## Reading passage
——————

So, here's the post you've all been waiting for: the results of my running gait analysis. Sorry it took me a while to getting this post up, but I had to wait for the official documentation on my results to arrive and I wanted to digest and understand it myself as best as I could before passing along the information to you.
Before I get to the results, let me first give you an idea the analysis entailed, and what it was like.
I arrived at Boston Running Center to meet with Joe McConkey, the running center's head coach and wealth of exercise knowledge (he's a certified USA Track and Field coach and has his master's degree in exercise science.)
Despite being terrified that McConkey was going to tell me I had horrible, awful, terrible, no-good, very-bad form, he put me at ease once we started talking about what I wanted to learn from the analysis and what kinds of tests he was going to run to assess my gait. His questions made me realize right away that he wasn't going to judge me, but instead, he wanted to get as much information as possible about my running routine, my fitness level, and my physical capabilities in order to help me get the most from my body.
Next he ran me through a series of simple tests.

——————

## Given entries
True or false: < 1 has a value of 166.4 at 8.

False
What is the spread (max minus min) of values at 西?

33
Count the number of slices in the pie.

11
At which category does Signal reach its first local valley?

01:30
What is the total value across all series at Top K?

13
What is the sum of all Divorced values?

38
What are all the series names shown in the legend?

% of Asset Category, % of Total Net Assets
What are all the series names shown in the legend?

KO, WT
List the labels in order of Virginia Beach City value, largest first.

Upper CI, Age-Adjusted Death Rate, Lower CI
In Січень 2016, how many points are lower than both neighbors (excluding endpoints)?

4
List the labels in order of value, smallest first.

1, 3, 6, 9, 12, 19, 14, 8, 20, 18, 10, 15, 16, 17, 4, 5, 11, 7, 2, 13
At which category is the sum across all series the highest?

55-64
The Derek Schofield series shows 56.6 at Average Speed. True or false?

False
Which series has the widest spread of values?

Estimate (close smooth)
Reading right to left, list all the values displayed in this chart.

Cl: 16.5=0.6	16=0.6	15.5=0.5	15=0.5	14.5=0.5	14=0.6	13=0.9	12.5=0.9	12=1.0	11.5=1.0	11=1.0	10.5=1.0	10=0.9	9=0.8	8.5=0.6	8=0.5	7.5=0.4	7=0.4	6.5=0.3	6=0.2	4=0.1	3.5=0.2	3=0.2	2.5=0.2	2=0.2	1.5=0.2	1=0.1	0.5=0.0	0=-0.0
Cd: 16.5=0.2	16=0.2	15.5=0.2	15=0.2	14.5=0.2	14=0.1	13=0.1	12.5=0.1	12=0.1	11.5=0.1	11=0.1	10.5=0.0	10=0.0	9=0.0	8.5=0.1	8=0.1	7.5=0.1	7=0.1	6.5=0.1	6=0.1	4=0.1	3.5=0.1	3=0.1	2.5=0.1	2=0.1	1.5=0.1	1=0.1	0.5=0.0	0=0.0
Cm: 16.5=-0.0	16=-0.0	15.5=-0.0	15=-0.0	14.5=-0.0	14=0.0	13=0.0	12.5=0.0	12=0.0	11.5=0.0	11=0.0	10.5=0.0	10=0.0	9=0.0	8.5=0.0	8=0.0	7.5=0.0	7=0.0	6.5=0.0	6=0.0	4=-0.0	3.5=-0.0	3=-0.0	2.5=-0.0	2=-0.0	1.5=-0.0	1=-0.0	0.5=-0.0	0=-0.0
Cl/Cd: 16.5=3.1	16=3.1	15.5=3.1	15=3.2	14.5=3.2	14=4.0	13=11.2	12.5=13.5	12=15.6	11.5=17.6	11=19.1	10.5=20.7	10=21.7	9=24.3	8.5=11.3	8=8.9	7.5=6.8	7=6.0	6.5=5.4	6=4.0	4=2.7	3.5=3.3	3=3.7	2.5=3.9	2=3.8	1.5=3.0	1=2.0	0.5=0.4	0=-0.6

——————

## Assigned task 1
In the running gait analysis post, what degree does Joe McConkey hold?
## Assigned task 2
Pick up the running gait analysis post after its last sentence and continue it.
The records have no connection to the running gait analysis post.

## Written reply 1
A master's degree in exercise science.

## Written reply 2
McConkey inspected the wear marks on my running shoes, checked my arches and leg muscles to see if there were any significant differences between my right leg versus left. He checked my flexibility by having me do some squats and bend forward at my hips. After that he had me run on a treadmill (first barefoot and then in my shoes.) And finally, we went outside so he could check my stride and form on a less forgiving surface than a treadmill.
After that, he compiled all of his notes and measurements and sent me a document explaining where my problem areas are and how to work on them. Here's what he said in that document:
Primary concern: Pronounced asymmetries in the arm mechanics and upper body rotations, characteristics
• Right shoulder held 1” higher
• Right elbow pulled back further than Right
• Left arm extends (hand lowers) 2-3” more than Right
Likely cause: Previous history of competitive rowing, sleeping on the same side of the body, postural distortions
from currently undiscovered sources.
Secondary Concern: Anterior Pelvic Tilt while running
Likely cause: Tight hip flexors and lower back combine with weak abdominals and glutes, reversing these is step number 1 (strength abdominals and glutes and relax/stretch hip flexors/lower back). Postural cues will also help with this postural issue.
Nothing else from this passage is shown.